Turning to the second issue, Lyman asserts that the trustee waived his right to
challenge its lien when he signed the stipulation on August 6, 1991. The stipulation was
between the debtors, Lyman and the trustee and provided that Lyman's lien was avoided only
to the extent of the debtors' allowed exemption under 11 U.S.C. § 522. The Court approved
this stipulation on August 9, 1991. Lyman cites the Wisconsin law of waiver and argues
that it applies in this case.
The Court finds this argument of the defendant to be likewise without merit. The
trustee correctly asserts that he did not raise the preference issue at the time of the
debtors' motion to avoid Lyman's lien nor was he obligated to do so. The trustee also
points out that he objected to the original draft of the stipulation because it
specifically provided for payment of Lyman's lien. This language was therefore
deleted in the revised order and stipulation. Finally, the trustee notes the practical
utility of waiting until property is actually sold before addressing issues such as the
one before the Court here. The trustee listed but a few of the many contingencies which
can occur and render the sale of property impossible or unprofitable. Given these factors,
the Court declines to hold that the trustee implicitly waived his right to challenge
Lyman's claim by signing the aforementioned stipulation.
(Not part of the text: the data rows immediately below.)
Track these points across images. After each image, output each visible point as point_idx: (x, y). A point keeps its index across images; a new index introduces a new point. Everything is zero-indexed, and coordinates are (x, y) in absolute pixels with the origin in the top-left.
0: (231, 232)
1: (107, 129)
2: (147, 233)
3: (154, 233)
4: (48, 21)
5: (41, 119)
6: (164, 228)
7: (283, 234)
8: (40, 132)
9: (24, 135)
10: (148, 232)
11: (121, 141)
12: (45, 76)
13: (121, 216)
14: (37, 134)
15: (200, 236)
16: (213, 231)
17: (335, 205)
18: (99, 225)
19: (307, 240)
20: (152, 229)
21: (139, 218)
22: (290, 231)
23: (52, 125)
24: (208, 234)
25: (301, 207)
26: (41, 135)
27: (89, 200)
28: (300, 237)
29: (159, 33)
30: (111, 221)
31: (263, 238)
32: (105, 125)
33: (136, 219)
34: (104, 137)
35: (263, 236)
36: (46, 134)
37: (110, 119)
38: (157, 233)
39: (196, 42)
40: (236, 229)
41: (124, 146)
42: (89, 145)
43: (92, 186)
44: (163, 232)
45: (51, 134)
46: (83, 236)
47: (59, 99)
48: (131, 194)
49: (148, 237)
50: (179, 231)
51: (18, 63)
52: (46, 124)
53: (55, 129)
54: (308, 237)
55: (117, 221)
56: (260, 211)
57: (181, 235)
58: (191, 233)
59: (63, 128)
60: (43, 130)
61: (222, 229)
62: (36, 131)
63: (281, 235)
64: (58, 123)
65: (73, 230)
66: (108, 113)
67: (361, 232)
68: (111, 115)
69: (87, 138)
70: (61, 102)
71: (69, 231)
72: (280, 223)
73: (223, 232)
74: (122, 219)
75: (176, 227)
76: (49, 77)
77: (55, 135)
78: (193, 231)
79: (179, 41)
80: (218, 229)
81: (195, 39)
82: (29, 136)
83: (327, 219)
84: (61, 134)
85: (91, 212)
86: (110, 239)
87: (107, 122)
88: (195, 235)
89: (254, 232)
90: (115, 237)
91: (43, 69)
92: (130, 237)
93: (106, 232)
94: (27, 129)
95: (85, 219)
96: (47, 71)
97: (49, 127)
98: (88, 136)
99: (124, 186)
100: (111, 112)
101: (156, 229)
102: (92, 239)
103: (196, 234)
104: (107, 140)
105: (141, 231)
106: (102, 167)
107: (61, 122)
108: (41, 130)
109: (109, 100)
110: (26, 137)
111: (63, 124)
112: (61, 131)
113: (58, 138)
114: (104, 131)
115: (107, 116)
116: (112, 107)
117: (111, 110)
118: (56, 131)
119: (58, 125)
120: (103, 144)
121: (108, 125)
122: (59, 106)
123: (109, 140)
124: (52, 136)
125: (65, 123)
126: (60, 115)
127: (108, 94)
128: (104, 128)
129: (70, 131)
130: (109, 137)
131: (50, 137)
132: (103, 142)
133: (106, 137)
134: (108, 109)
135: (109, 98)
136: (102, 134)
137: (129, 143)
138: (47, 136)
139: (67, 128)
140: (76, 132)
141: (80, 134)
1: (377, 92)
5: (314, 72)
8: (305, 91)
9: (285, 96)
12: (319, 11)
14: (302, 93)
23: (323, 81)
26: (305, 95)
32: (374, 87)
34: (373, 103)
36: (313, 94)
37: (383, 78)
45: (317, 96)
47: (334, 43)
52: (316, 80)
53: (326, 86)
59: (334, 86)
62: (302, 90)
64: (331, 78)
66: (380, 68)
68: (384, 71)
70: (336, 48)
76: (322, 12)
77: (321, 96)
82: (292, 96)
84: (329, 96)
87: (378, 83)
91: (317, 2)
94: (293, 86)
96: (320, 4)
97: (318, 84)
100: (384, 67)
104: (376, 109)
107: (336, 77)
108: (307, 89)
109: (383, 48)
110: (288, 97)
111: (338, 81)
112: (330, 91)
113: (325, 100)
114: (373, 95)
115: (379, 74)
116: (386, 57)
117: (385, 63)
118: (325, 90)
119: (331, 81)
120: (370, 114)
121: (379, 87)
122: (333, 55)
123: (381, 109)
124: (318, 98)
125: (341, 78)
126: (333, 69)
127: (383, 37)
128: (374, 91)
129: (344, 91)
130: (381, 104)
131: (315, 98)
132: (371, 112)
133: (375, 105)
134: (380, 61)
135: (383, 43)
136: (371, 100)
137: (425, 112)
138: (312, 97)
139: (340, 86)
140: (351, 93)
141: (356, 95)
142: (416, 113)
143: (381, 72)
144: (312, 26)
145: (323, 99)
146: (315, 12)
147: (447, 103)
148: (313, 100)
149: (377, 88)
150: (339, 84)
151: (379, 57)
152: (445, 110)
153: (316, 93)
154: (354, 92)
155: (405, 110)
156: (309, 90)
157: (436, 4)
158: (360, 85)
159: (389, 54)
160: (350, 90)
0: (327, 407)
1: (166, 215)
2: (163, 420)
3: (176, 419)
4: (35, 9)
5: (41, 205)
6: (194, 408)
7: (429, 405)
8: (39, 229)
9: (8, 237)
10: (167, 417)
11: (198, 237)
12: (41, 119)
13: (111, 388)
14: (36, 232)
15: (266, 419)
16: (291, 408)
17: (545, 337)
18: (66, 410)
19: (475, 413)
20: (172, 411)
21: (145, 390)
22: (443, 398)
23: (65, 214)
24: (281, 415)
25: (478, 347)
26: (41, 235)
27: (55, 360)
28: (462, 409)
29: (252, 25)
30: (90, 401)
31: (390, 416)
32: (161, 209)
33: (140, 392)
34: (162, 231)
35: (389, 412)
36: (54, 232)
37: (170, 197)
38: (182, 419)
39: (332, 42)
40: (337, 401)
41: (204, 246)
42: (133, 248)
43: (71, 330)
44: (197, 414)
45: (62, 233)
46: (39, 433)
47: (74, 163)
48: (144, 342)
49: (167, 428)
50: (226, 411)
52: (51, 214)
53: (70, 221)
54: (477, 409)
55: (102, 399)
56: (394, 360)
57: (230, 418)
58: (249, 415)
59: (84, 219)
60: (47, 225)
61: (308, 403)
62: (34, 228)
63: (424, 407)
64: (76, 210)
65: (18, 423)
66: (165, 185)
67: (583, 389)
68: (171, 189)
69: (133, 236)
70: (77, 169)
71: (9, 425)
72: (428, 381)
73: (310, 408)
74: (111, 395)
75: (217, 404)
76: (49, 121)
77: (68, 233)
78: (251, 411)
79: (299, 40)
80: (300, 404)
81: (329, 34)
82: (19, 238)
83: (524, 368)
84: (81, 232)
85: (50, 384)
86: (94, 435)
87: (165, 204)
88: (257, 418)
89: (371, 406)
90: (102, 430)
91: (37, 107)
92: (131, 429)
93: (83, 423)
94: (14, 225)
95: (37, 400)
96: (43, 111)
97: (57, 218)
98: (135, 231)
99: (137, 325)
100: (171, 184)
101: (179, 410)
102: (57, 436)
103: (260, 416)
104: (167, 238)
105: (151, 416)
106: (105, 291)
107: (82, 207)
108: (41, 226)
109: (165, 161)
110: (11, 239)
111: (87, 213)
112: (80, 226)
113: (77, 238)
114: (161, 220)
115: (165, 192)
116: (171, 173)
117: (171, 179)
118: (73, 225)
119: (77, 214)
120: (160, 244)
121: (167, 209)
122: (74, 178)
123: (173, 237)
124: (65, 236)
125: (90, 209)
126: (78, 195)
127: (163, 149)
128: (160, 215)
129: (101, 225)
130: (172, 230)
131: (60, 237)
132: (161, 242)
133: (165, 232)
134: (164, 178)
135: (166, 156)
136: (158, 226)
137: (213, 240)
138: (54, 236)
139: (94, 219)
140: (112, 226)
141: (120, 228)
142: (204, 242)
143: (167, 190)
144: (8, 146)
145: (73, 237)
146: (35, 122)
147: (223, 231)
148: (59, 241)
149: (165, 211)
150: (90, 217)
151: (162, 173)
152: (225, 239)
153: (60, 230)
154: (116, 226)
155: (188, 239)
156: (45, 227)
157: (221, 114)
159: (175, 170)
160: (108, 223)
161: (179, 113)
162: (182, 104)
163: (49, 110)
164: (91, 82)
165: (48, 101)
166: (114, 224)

The Court therefore finds that the defendant's docketing of its judgment in North
Dakota on February 4, 1991, constituted a "transfer" pursuant to § 547(b). The
Court further finds that the other elements of a preference are also present here.
Accordingly, the trustee may avoid the lien of Lyman and it will share in any ultimate
distribution to unsecured creditors pursuant to the provisions of chapter 7 of the
This decision shall constitute findings of fact and conclusions of law pursuant to
Bankruptcy Rule 7052 and Rule 52 of the Federal Rules of Civil Procedure.